Commerce initiated these investigations on November 20, 2006, after determining the petitions filed by NewPage Corporation of Dayton, Ohio, met the statutory requirements under the Tariff Act of 1930. From 2005 to 2006, imports of glossy paper from China increased by 166% by volume and were valued at an estimated $224 million in 2006. During this period, imports of glossy paper from Indonesia increased by 87% by volume and were valued at an estimated $50 million and imports from Korea increased by 13% by volume and were valued at an estimated $362 million.

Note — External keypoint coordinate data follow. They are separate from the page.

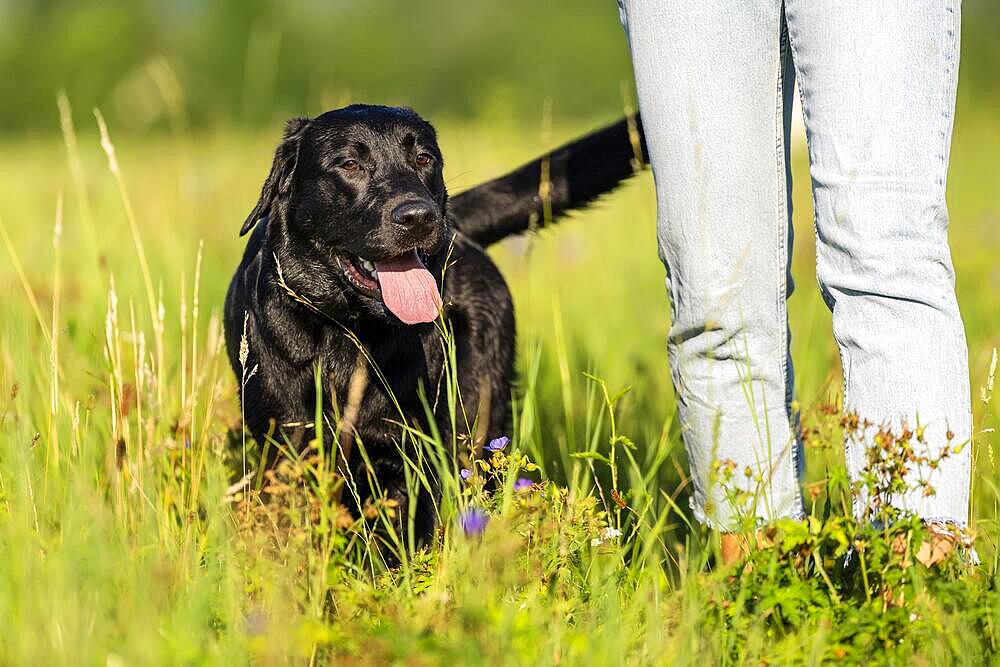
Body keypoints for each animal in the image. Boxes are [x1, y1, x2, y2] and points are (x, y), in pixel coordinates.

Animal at [225, 103, 648, 544]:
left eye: (424, 159)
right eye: (350, 164)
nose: (418, 216)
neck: (350, 332)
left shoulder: (405, 455)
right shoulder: (287, 451)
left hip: (479, 418)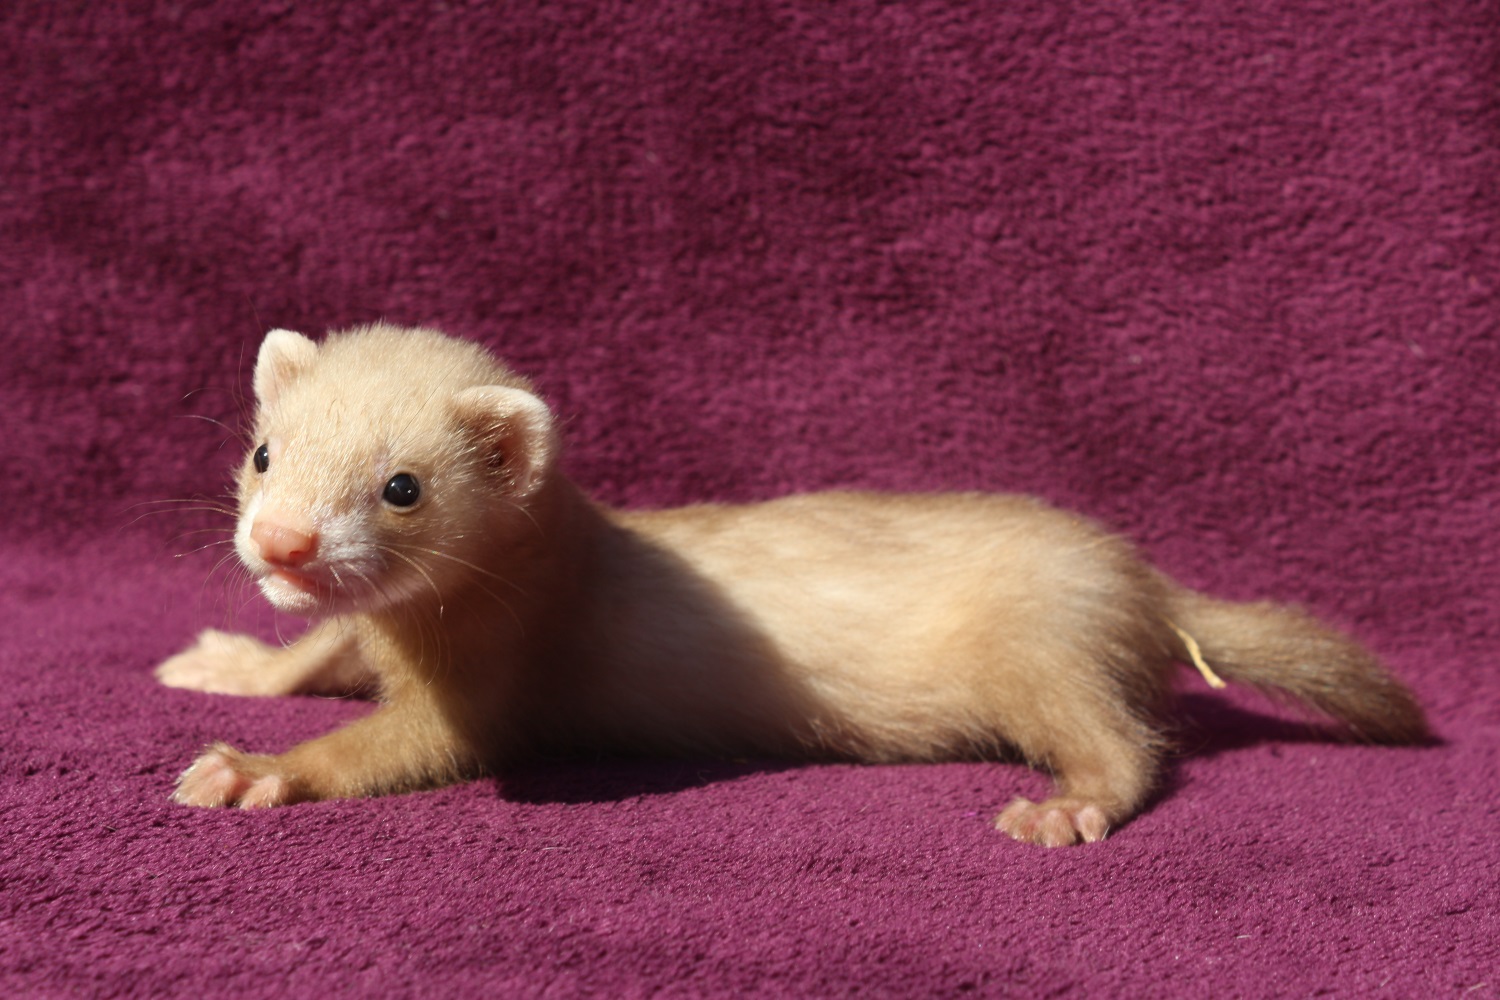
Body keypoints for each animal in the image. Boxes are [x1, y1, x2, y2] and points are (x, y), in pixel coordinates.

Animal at [155, 323, 1429, 846]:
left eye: (403, 486)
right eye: (265, 450)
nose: (282, 543)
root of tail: (1145, 579)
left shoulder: (488, 692)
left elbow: (396, 746)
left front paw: (252, 768)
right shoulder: (367, 634)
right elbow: (319, 653)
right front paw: (233, 663)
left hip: (1041, 659)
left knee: (1127, 748)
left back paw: (1068, 806)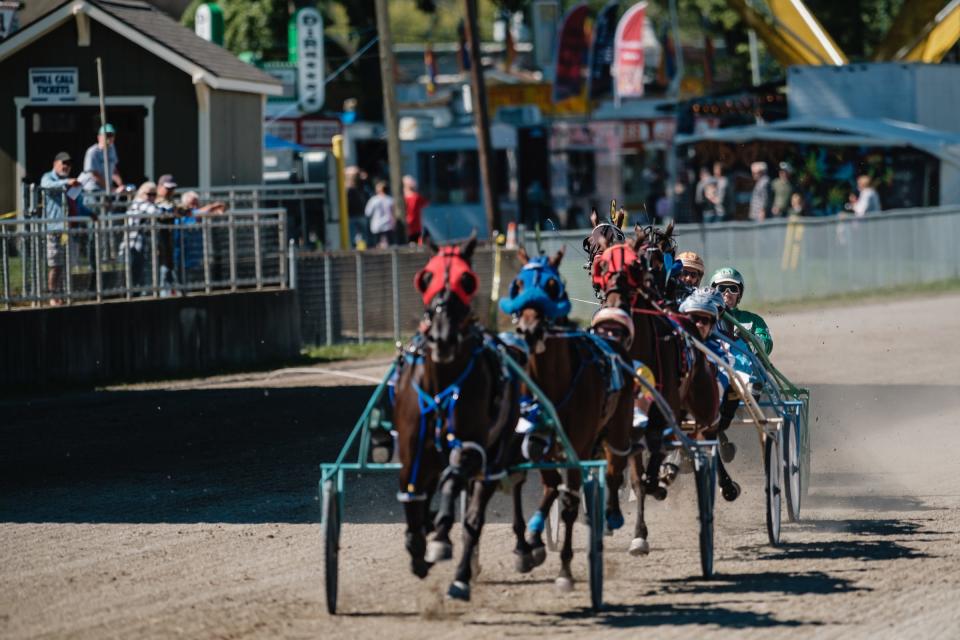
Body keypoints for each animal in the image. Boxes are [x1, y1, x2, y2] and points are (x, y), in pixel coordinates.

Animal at [392, 235, 524, 600]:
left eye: (467, 279)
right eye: (426, 278)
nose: (443, 337)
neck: (442, 384)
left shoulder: (471, 448)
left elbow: (454, 484)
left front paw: (438, 539)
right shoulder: (413, 453)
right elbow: (412, 501)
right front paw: (418, 549)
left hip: (495, 457)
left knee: (474, 518)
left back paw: (463, 576)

Dumping occurs when a foreign producer sells a product in the United States at a price that is less than fair value, which is often the producer’s sales price in the country of origin, or its cost of production. The difference between the price (or cost) in the foreign market and the price in the U.S. market is called the dumping margin.
For more information about Import Administration or for the fact sheet on today’s preliminary decisions on coated free sheet paper products from China, Indonesia, and Korea, please visit www.trade.gov/ia
* This press release supercedes the first release of May 30, 2007, which due to a staff drafting error, misattributed the quote from Assistant Secretary of Commerce for Import Administration David Spooner to Secretary of Commerce Carlos M. Gutierrez.